Lucian Freud, Sleeping Head (1961-71)
Courtesy Christie's Images 2025
“Already by 1956, you’re looking at an older man—Freud is in his 30s and he is fascinated with how paint could change, how it could begin to relax,” Arnold says. “At this point, Bacon has an important influence over Freud’s practice and it is with some encouragement from Bacon that Freud decides to loosen up his brushwork. There’s a story that, in the early period, Freud said he would sometimes see the outline of his eye on the canvas because he was staring so hard. But by 1956-7 he has started to loosen up.” She adds: “Freud is not looking at us in this picture, he is looking at himself. His relationship with his then wife Caroline Blackwood is changing, he is not in the first flush of love.”
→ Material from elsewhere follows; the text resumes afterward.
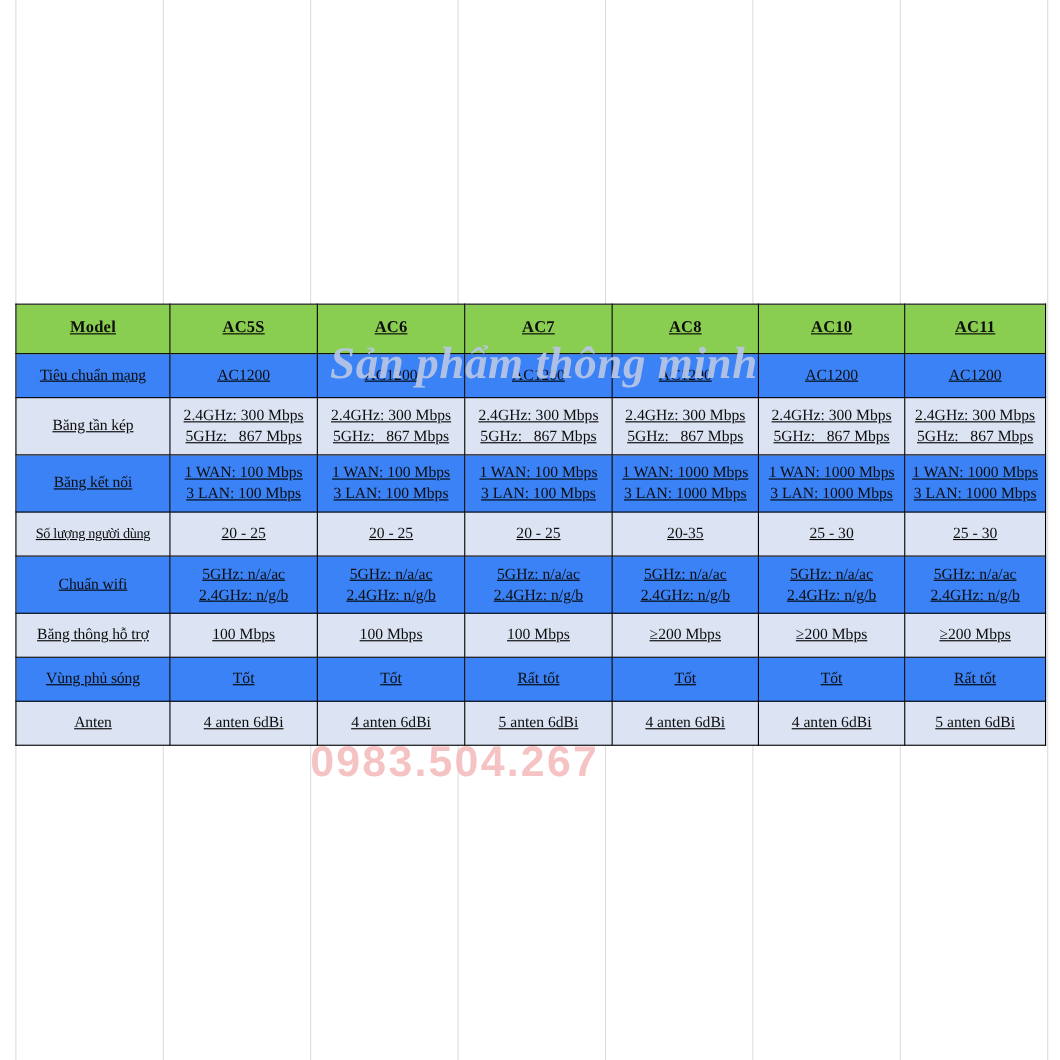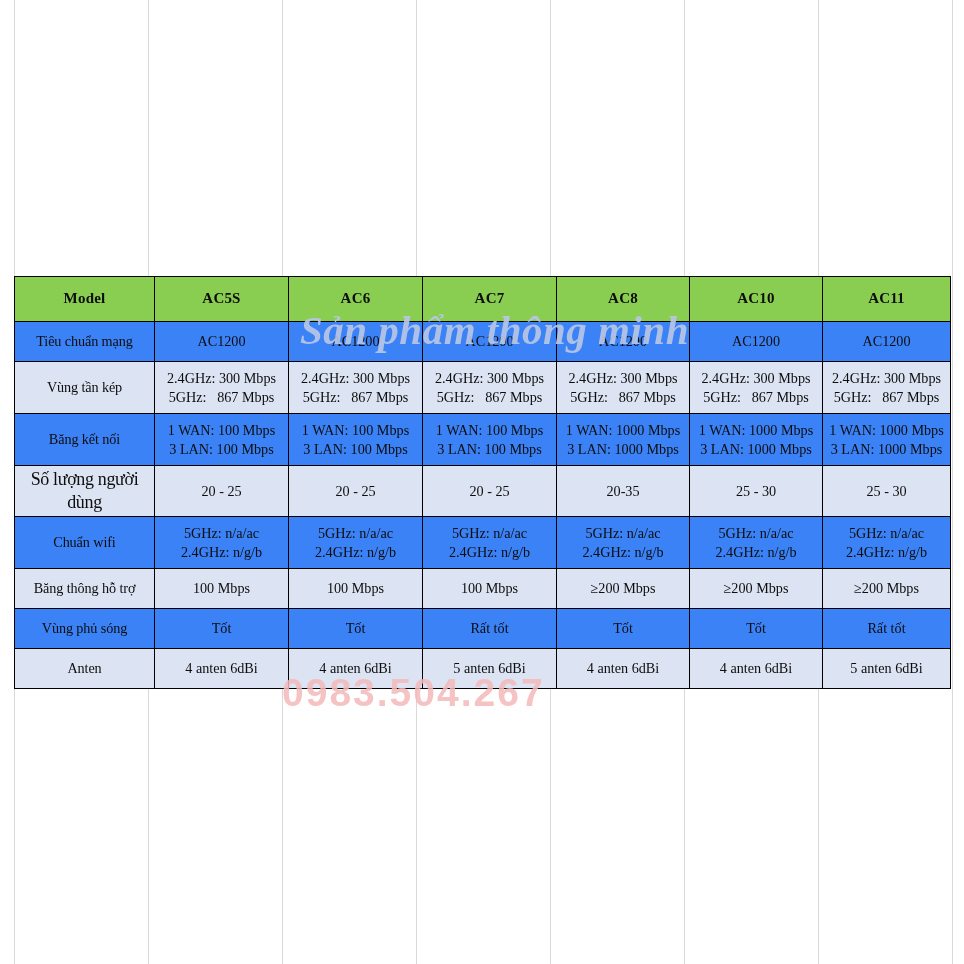"Model" table.spec { text-decoration: none -> underline }
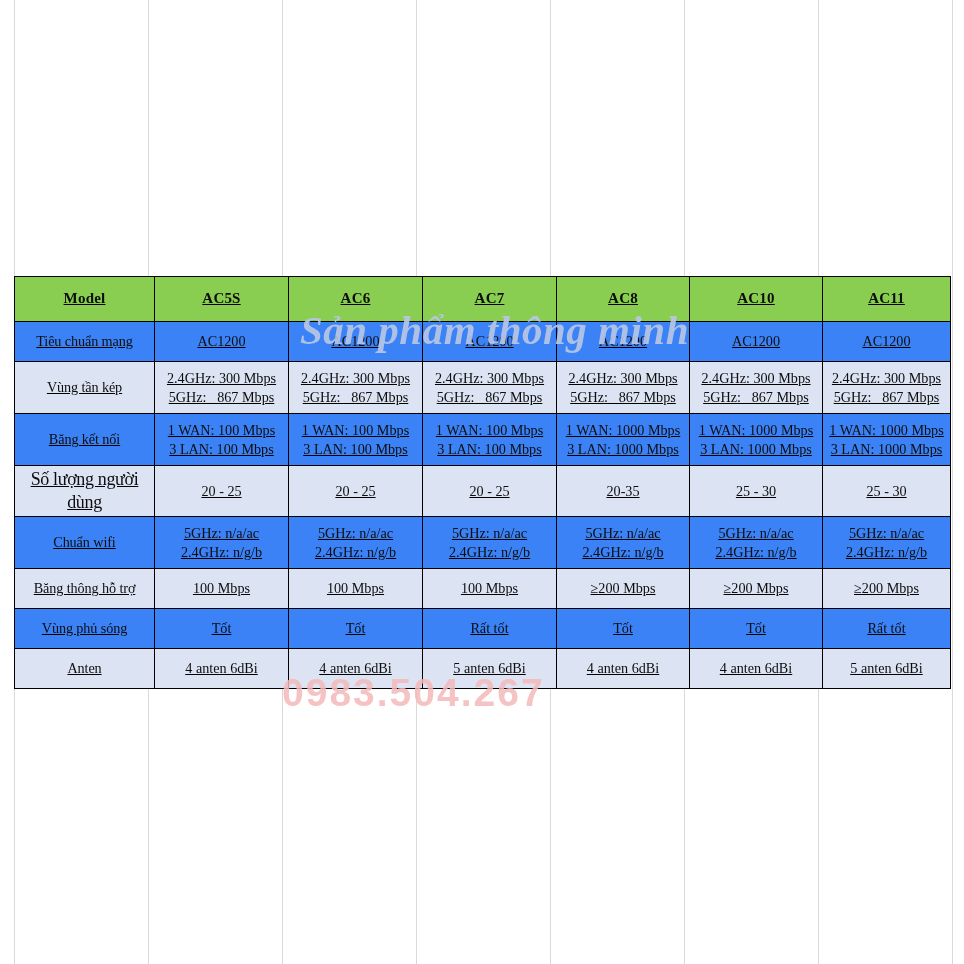"Vùng tần kép" td.rowlabel { text: Vùng -> Băng }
The brushstrokes get thicker and more expressive still in Sleeping Head (1961–71, est. £2m-£3m), the only one of the trio to have previously appeared at auction—at Christie’s London in 1971, when it was sold by the 5th Marquis of Dufferin and Ava, Sheridan Dufferin, Blackwood’s brother. First shown at Marlborough Gallery in 1963, the tightly cropped work depicts a young woman, who met Freud in a Soho bar, dozing on the oft-depicted shabby leather sofa in his Paddington studio.
“This painting marks another transition in technique again,” Arnold says. “At this point he has just come back from Greece and he has a brief relationship with this woman. We don’t know who she is, but he is painting in a very free, confident way. We don’t know if that’s a reflection of his personal life—he’s no longer married—but he’s now stepping into a very fluent, easy painting style. So, when you look at all three works together, you have this arc of painting technique.”
On the market for Freud’s work, Arnold says: “There’s a high degree of curiosity in the early works, the reason being that after 1958 the technique has changed so there’s only a discreet moment in time when these works were being made, therefore they are rare, especially as a lot of the great early paintings are in public institutions.” She adds: “I think the buyers of these early works might just as easily be the buyer of a 1932 Picasso—they’re not necessarily the sort of person who would buy a British figurative painter.” The sitter also plays a role in a works appeal and, Arnold adds, “a self-portrait is always a particularly interesting insight into a painter, so they tend to be the most prized—we have collectors who only buy self-portraits.”
As for geographical demand, Arnold says: “Over the past year, we’ve sold a major painting to North America, two to Asia, we’ve had deep European bidding, UK buyers. So, it’s universal.”
The paintings have been guaranteed to sell by Christie’s.